**Task instructions:** Could the records be returned exactly, with the pictures left out?

**Input data:**
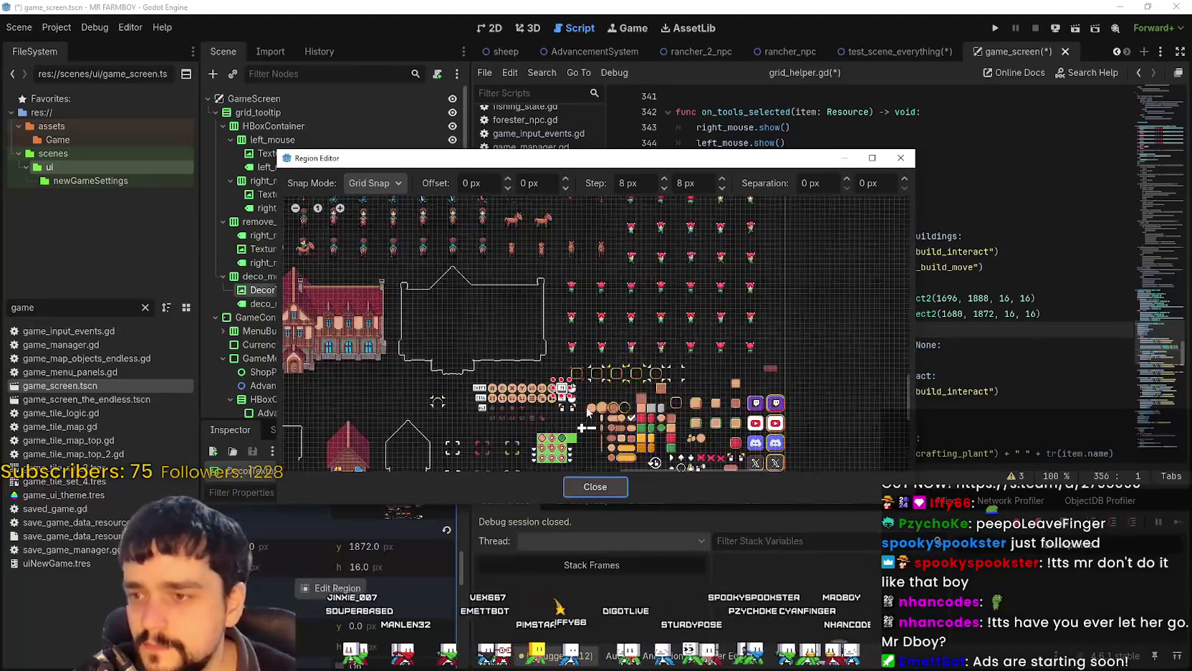
pyautogui.scroll(2, 557, 399)
pyautogui.click(558, 394)
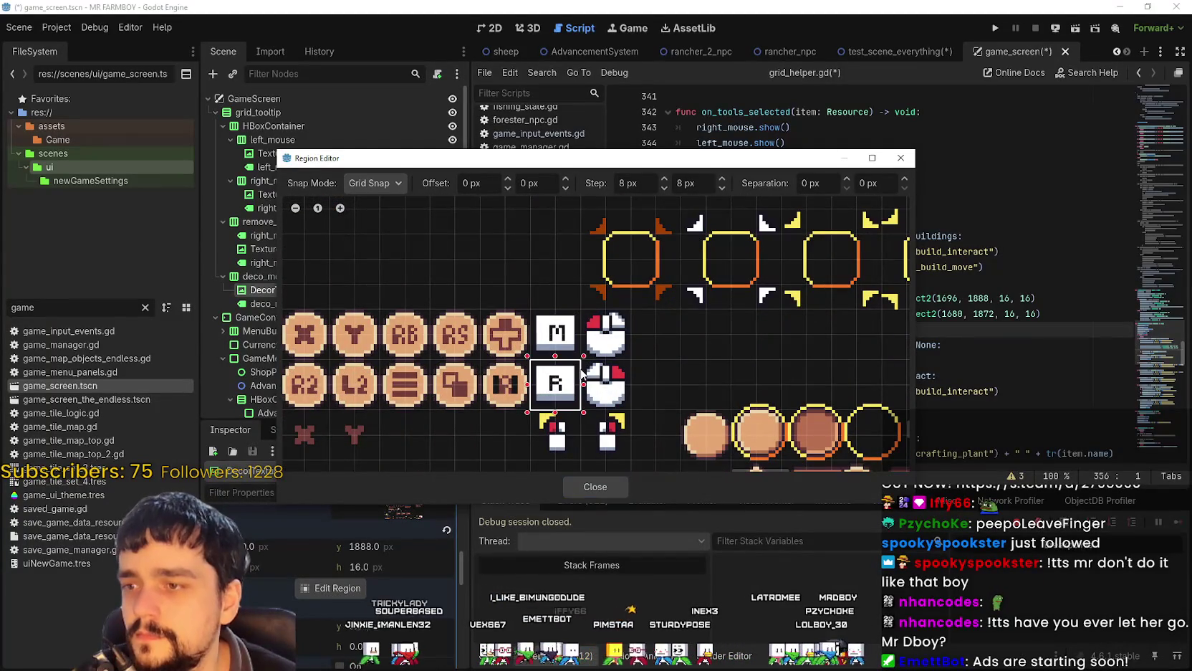
pyautogui.click(612, 487)
pyautogui.click(900, 299)
pyautogui.press('ctrl+s')
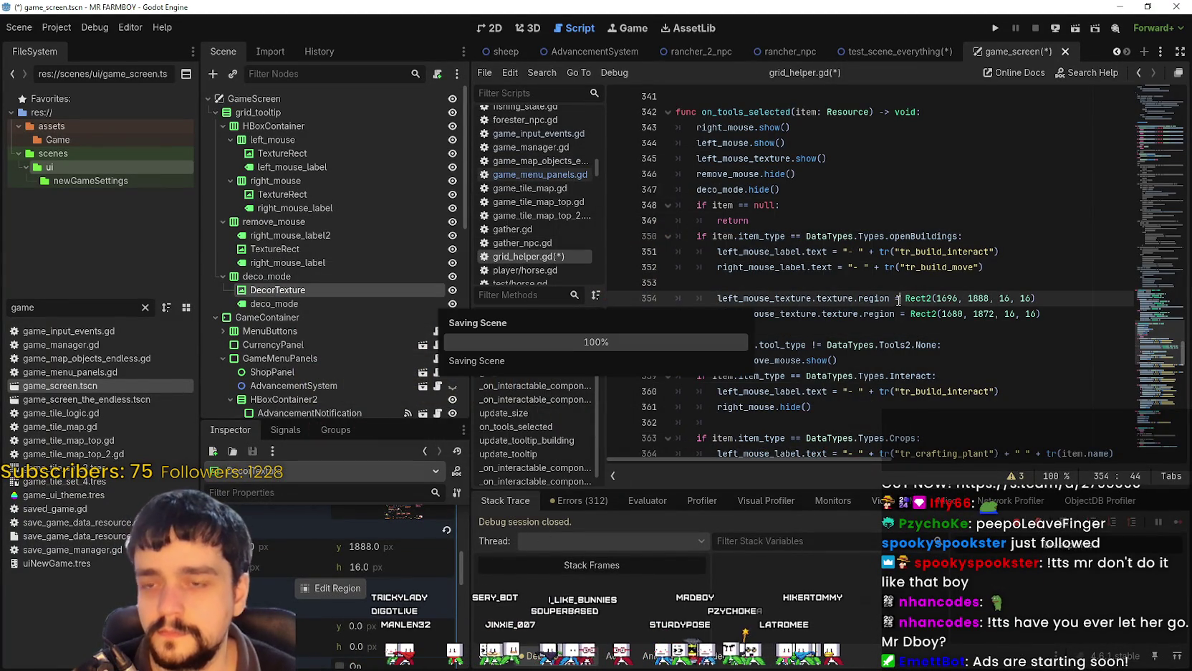
# Remove the blank line above the texture-region code and save the script.
pyautogui.click(894, 331)
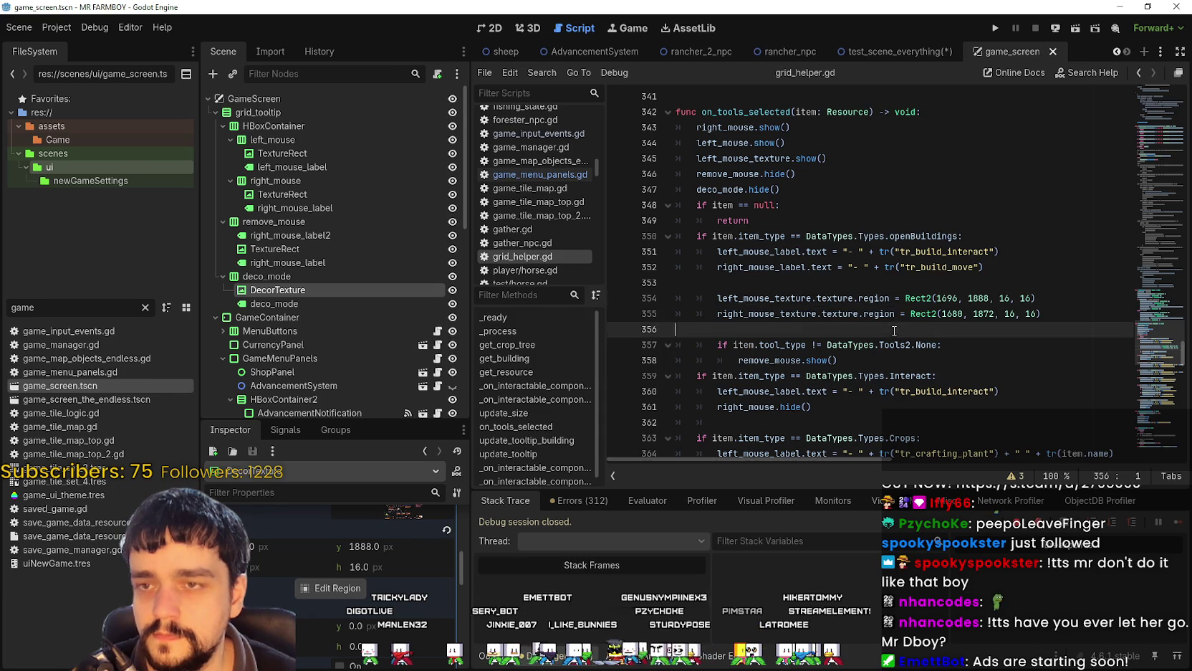
pyautogui.click(788, 283)
pyautogui.press('BackSpace')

**The answer:**
pyautogui.scroll(2, 557, 399)
pyautogui.click(558, 394)
pyautogui.click(612, 487)
pyautogui.click(900, 299)
pyautogui.press('ctrl+s')
# Remove the blank line above the texture-region code and save the script.
pyautogui.click(894, 331)
pyautogui.click(788, 283)
pyautogui.press('BackSpace')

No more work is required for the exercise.